Stored data entries:

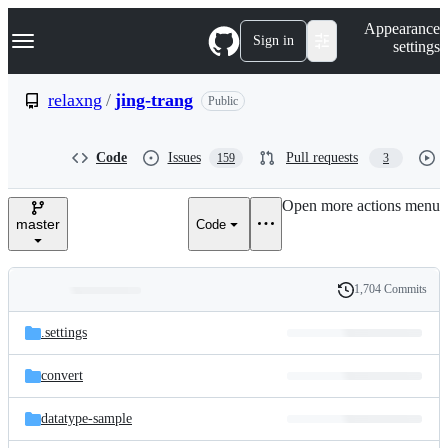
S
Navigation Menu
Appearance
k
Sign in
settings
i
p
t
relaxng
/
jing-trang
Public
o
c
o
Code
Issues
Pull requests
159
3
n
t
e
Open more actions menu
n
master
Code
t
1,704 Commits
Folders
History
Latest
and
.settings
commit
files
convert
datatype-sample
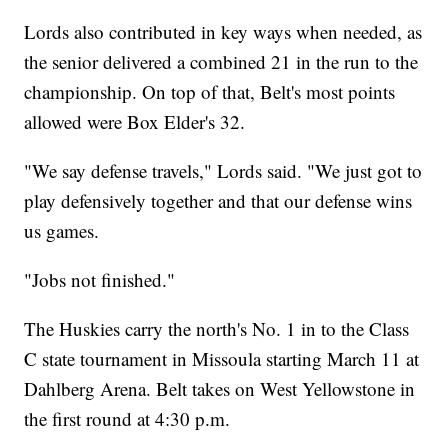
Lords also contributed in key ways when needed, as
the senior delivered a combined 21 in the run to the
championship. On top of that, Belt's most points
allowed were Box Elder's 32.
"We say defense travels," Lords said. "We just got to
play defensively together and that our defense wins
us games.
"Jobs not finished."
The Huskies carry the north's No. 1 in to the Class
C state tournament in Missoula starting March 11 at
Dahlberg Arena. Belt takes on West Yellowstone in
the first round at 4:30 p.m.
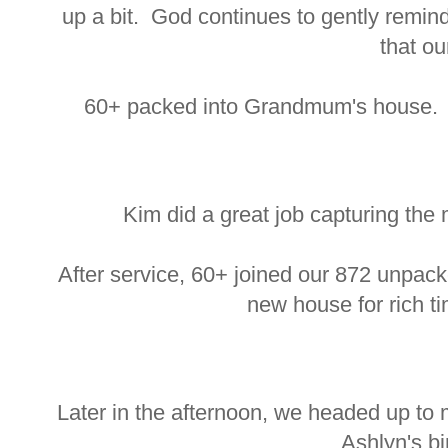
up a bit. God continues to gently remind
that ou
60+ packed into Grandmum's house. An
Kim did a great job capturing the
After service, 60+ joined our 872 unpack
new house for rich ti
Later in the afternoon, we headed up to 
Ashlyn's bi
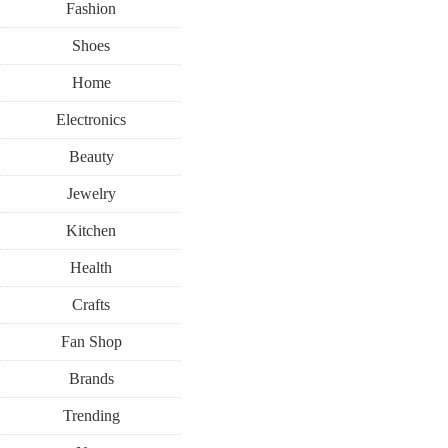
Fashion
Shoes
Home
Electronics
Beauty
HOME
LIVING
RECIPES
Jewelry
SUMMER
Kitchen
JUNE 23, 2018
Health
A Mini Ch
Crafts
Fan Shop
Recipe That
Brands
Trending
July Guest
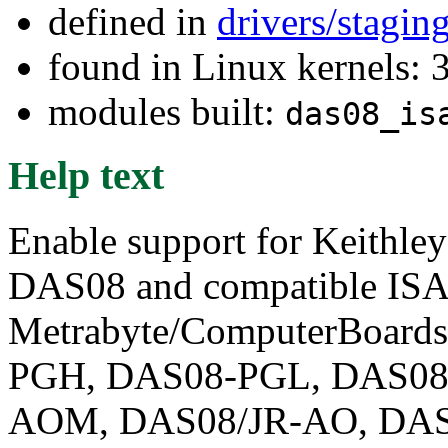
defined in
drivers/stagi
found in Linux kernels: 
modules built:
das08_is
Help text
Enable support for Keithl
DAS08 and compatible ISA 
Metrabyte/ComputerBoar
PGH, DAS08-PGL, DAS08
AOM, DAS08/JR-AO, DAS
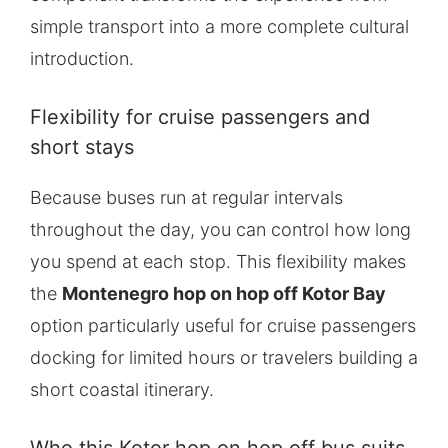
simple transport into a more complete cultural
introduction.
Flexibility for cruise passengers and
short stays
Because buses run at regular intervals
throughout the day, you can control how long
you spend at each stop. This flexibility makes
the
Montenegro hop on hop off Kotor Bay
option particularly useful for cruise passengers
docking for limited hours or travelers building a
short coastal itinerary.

### TASK TO COMPLETE
Once the pictures are dropped, repeat the data above exactly.

### RESULT OF THE EXERCISE
S
Navigation Menu
Appearance
k
Sign in
settings
i
p
t
relaxng
/
jing-trang
Public
o
c
o
Code
Issues
Pull requests
159
3
n
t
e
Open more actions menu
n
master
Code
t
1,704 Commits
Folders
History
Latest
and
.settings
commit
files
convert
datatype-sample
Lords also contributed in key ways when needed, as
the senior delivered a combined 21 in the run to the
championship. On top of that, Belt's most points
allowed were Box Elder's 32.
"We say defense travels," Lords said. "We just got to
play defensively together and that our defense wins
us games.
"Jobs not finished."
The Huskies carry the north's No. 1 in to the Class
C state tournament in Missoula starting March 11 at
Dahlberg Arena. Belt takes on West Yellowstone in
the first round at 4:30 p.m.
up a bit. God continues to gently remind
that ou
60+ packed into Grandmum's house. An
Kim did a great job capturing the
After service, 60+ joined our 872 unpack
new house for rich ti
Later in the afternoon, we headed up to 
Ashlyn's bi
Fashion
Shoes
Home
Electronics
Beauty
HOME
LIVING
RECIPES
Jewelry
SUMMER
Kitchen
JUNE 23, 2018
Health
A Mini Ch
Crafts
Fan Shop
Recipe That
Brands
Trending
July Guest
defined in
drivers/stagi
found in Linux kernels: 
modules built:
das08_is
Help text
Enable support for Keithl
DAS08 and compatible ISA 
Metrabyte/ComputerBoar
PGH, DAS08-PGL, DAS08
AOM, DAS08/JR-AO, DAS
simple transport into a more complete cultural
introduction.
Flexibility for cruise passengers and
short stays
Because buses run at regular intervals
throughout the day, you can control how long
you spend at each stop. This flexibility makes
the
Montenegro hop on hop off Kotor Bay
option particularly useful for cruise passengers
docking for limited hours or travelers building a
short coastal itinerary.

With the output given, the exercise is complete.